Ovariectomy has minimal effects on neuroadaptations associated with ethanol dependence in female rats. [2019]We previously found gender selective alterations in gene expression for GABA(A) and NMDA receptors associated with the development of ethanol dependence. Males and females have a differing hormonal environment, including steroid hormone derivatives (neuroactive steroids) that exert effects at GABA(A) and NMDA receptors. Therefore, we explored whether the removal of ovarian steroids would alter gender differences in response to chronic ethanol exposure.

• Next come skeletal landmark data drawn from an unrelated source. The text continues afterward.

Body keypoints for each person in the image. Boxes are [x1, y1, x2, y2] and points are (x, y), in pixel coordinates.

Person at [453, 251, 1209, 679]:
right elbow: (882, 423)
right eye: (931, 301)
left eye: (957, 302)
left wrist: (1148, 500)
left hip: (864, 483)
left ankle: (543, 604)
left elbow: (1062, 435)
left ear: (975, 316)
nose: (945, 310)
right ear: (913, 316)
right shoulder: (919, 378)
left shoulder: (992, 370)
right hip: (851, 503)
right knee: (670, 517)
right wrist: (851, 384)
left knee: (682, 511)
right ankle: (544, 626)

We found that ovariectomy reduced ethanol drinking levels by 15%, comparable to earlier observations between intact female and male rats. However, investigation of the effects of chronic ethanol exposure on intact versus ovariectomized female rats uncovered few differences in chronic ethanol-induced alterations in selected GABA(A) or NMDA receptor subunit peptide levels. In general, findings for both groups of females were similar to previous observations. There was no reduction in GABA(A) receptor alpha1 subunit levels in cerebral cortex in either intact or ovariectomized female rats, in contrast to the significant reduction observed in male rats. In addition, both intact and ovariectomized female rats had increased levels of the NMDA NR1 subunit in cerebral cortex and hypothalamus, but not in hippocampus, whereas ethanol dependent male rats displayed significant increases in the NR1 subunit only in hippocampus. Radioligand binding analysis with [35S]TBPS found no differences in modulation of the GABA(A) receptor by neuroactive steroids between ethanol dependent male, intact female or ovariectomized female rats. Seizure susceptibility was not different between intact or ovariectomized female rats during ethanol withdrawal. We did observe differential effects on brain allopregnanolone and plasma corticosterone levels between ethanol dependent intact and ovariectomized female rats, suggesting that ovarian steroids influence HPA axis adaptations to prolonged ethanol exposure. Overall, these data suggest that ovarian steroids do not significantly impact the gender selective alterations of GABA(A) and NMDA receptors associated with ethanol dependence.